-- Opening Marker --

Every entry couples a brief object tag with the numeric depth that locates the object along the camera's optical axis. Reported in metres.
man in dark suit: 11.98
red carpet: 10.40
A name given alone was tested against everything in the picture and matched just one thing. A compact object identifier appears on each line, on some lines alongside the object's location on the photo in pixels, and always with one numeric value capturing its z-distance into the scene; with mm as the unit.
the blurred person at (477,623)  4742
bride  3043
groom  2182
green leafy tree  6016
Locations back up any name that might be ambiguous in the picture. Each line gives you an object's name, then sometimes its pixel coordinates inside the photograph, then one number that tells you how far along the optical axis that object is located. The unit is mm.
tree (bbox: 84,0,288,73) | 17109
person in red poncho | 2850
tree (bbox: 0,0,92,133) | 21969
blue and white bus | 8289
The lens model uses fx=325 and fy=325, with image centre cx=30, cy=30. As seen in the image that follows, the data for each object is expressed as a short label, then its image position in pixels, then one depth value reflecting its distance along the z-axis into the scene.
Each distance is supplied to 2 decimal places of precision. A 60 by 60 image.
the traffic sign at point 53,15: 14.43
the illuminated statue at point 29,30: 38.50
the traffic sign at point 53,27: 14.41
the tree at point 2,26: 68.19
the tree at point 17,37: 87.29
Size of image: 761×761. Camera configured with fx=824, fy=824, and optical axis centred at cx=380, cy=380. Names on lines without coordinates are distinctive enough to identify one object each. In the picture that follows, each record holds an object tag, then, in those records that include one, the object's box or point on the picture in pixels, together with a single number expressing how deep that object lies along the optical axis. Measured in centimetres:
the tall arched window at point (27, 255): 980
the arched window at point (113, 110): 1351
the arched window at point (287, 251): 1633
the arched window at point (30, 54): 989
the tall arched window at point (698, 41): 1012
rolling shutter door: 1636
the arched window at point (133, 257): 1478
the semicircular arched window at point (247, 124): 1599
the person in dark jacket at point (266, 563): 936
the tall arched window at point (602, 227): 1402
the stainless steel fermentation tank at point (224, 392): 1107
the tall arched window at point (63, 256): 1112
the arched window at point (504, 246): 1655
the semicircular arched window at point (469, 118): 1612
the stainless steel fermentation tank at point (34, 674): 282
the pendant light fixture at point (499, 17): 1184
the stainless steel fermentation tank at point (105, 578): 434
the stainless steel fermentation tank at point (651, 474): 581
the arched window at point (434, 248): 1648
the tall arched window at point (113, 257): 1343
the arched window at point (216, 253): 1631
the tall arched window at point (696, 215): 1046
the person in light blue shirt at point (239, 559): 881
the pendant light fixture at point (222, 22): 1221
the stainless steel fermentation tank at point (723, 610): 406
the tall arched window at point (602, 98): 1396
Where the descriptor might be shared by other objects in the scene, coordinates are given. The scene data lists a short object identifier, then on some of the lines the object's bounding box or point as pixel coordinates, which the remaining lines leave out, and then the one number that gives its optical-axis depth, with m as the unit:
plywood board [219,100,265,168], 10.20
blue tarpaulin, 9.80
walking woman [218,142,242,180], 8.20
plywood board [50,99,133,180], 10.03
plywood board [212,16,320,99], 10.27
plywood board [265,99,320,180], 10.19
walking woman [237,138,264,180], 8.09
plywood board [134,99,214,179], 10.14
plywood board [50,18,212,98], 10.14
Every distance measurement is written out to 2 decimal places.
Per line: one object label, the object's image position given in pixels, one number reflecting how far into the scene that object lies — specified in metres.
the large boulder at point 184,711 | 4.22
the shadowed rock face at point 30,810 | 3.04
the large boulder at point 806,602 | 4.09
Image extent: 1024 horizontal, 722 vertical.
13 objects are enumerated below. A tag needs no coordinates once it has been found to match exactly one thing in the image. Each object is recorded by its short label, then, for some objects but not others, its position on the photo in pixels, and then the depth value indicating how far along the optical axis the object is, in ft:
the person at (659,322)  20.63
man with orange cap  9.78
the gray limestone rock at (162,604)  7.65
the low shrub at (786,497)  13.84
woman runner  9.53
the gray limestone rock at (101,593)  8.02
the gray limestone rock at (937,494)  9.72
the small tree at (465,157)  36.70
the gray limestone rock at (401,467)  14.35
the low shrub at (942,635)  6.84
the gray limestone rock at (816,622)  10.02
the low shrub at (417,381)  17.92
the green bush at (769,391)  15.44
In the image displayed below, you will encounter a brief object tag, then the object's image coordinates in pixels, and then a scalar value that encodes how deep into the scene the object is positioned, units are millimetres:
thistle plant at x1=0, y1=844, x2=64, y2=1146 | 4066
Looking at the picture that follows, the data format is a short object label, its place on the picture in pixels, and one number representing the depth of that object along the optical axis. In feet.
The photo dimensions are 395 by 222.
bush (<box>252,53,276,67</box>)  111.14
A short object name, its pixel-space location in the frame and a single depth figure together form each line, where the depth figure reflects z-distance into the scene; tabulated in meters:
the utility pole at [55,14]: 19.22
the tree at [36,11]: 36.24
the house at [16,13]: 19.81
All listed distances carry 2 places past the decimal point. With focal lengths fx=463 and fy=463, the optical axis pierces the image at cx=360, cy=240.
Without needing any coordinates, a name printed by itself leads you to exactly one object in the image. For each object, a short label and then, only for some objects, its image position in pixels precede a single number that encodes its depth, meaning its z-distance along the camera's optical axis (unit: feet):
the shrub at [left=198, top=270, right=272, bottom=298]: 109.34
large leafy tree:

-- Closing Marker --

WORK REQUEST: One stretch of the lines above is wanted, from the line that contains "the gray limestone rock at (816,622)" through the line that contains "thistle plant at". Output it exactly.

WRITTEN RESPONSE:
the gray limestone rock at (816,622)  10.02
the low shrub at (417,381)  17.92
the green bush at (769,391)  15.44
In the image displayed below, you will encounter a brief object tag, then the object's image coordinates in pixels, and then a scalar value that encodes how deep into the scene the object is positioned, units are millimetres:
thistle plant at x1=0, y1=844, x2=64, y2=1146 | 4066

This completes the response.